I've been somewhat hesitant to admit to the Internets that this Christmas I got TeenTuna a cellphone. It wasn't a surprise by any means. We had had discussion after discussion about cell phones. She knew I was unmoved by the "but even 3rd graders have one!" argument. I knew her nods were merely polite head-bobs and were in no way a signal of agreement when when I launched into my "phones are tools not toys" lecture. We constantly discussed the fine difference between needs and wants. But because her high school isn't close by and her schedule is becoming increasingly insane, I thought it was time to have that tool at her disposal. After many discussions about what she could and could not, and should and should not do with the phone,
we went together to look.
FYI: All of humanity goes to look at cellphones seven days before Christmas. I don't particularly recommend it.

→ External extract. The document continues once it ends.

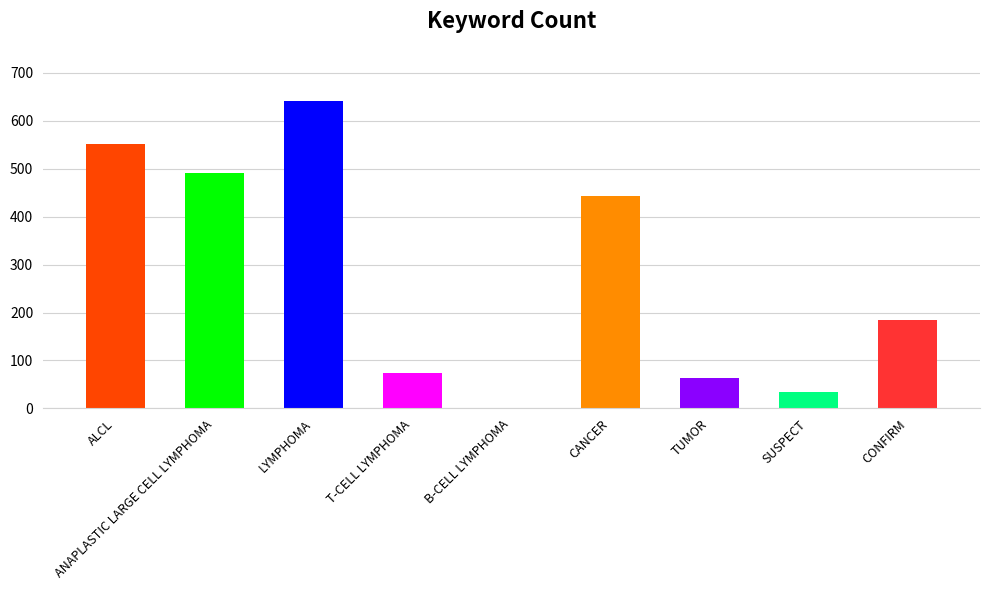

Reading left to right, list all the values displayed in this chart.

ALCL=551	ANAPLASTIC LARGE CELL LYMPHOMA=492	LYMPHOMA=642	T-CELL LYMPHOMA=74	B-CELL LYMPHOMA=1	CANCER=444	TUMOR=63	SUSPECT=34	CONFIRM=185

We looked around the store and she instantly went for fancy, fancy and fancier. I walked behind her shooting down phone after phone, AKA ruining her life. Too expensive. Too fragile. It's a tool, it doesn't need to make you coffee. After showing her several options, she finally looked at one and said, "Well, I guess I could live with this one...."
I looked at her, managed not to blow my top in the middle of the store, and said, "Well, considering this is a gift, and a very generous gift at that, if the best we can find is something you could LIVE with...then we're just not ready to get a phone." And with that -- much to her extreme surprise and chagrin -- we left.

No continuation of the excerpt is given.